You'll also see that we have multiple results for the same gene, ENSG00000093072. Let's say we're only interested in what is considered the canonical transcript for this gene (--canonical), and that we want to know what the commonly used gene symbol from HGNC is for this gene (--symbol). We can also use a UNIX pipe to pass the output from VEP directly into the filtering tool:
./vep -i examples/homo_sapiens_GRCh38.vcf --cache --force_overwrite --sift b --canonical --symbol --tab --fields Uploaded_variation,SYMBOL,CANONICAL,SIFT -o STDOUT | \ ./filter_vep --filter "CANONICAL is YES and SIFT is deleterious" ... #Uploaded_variation SYMBOL CANONICAL SIFT rs2231495 CECR1 YES deleterious(0.05) rs115736959 ARVCF YES deleterious(0.01) rs116398106 ARVCF YES deleterious(0) rs116782322 ARVCF YES deleterious(0) ... ... ... ... rs115264708 PHF21B YES deleterious(0.03)
So now we can see all of the variants that have a deleterious effect on canonical transcripts, and the symbol for their genes. Nice!

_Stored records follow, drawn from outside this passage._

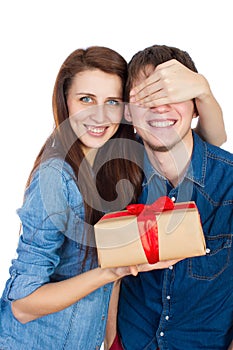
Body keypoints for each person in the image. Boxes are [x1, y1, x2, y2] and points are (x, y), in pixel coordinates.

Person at [0, 45, 227, 350]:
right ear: (65, 102)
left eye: (111, 101)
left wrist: (204, 91)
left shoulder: (118, 162)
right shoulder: (57, 177)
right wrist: (113, 271)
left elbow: (210, 144)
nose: (99, 114)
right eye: (85, 99)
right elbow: (22, 305)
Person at [115, 44, 233, 350]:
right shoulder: (114, 178)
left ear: (196, 108)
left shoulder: (229, 184)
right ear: (128, 112)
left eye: (172, 95)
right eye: (147, 97)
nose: (160, 108)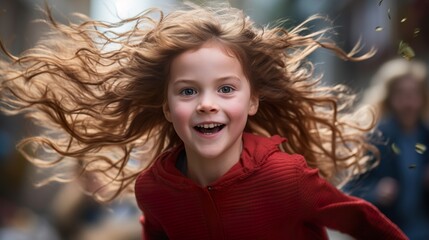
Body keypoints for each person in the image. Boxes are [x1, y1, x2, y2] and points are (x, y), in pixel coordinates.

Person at [0, 3, 407, 239]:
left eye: (226, 89)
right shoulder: (154, 190)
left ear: (252, 102)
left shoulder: (288, 178)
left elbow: (366, 224)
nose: (207, 104)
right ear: (165, 106)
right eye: (188, 91)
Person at [348, 58, 429, 239]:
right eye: (401, 94)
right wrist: (376, 191)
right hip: (388, 232)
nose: (408, 102)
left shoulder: (427, 137)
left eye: (414, 94)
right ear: (389, 97)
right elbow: (349, 190)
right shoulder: (374, 140)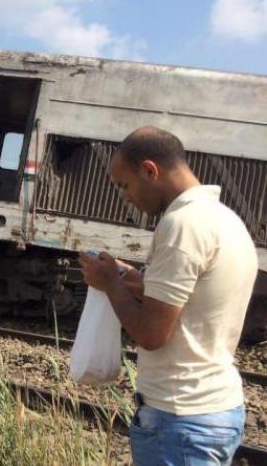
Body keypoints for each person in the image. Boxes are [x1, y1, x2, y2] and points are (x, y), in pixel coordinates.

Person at [78, 126, 257, 466]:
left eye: (124, 185)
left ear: (150, 171)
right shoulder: (225, 219)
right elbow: (197, 303)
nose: (125, 197)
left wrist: (111, 284)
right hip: (214, 406)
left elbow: (151, 334)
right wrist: (138, 282)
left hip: (180, 418)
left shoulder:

For species with an Ensembl database of variants, VEP can be configured to annotate your input with identifiers and frequency data from variants co-located with your input data. For human, VEP's cache contains frequency data from 1000 Genomes, NHLBI-ESP and ExAC. Since our input file is from 1000 Genomes, let's add frequency data using --af_1kg:
./vep -i examples/homo_sapiens_GRCh38.vcf --cache --force_overwrite --af_1kg -o STDOUT | grep -v "##" | head -n2 #Uploaded_variation Location Allele Gene Feature ... Existing_variation Extra rs7289170 22:17181903 G ENSG00000093072 ENST00000262607 ... rs7289170 IMPACT=LOW;STRAND=-1;AFR_AF=0.2390;AMR_AF=0.2003;EAS_AF=0.0456;EUR_AF=0.3211;SAS_AF=0.1401
We can see frequency data for the AFR, AMR, EAS, EUR and SAS continental population groupings; these represent the frequency of the alternate (ALT) allele from our input (G in the case of rs7289170). Note that the Existing_variation column is populated by the identifier of the variant found in the VEP cache (and that it corresponds to the identifier from our input in Uploaded_variation). To retrieve only this information and not the frequency data, we could have used --check_existing (--af_1kg silently switches on --check_existing).
Over to you!
This has been just a short introduction to the capabilities of VEP - have a look through some more of the options, see them all on the command line using --help, or try using the shortcut --everything which switches on almost all available output fields! Try out the different options in the filtering tool, and if you're feeling adventurous why not use some of your own data to annotate your variants or have a go with a plugin or two.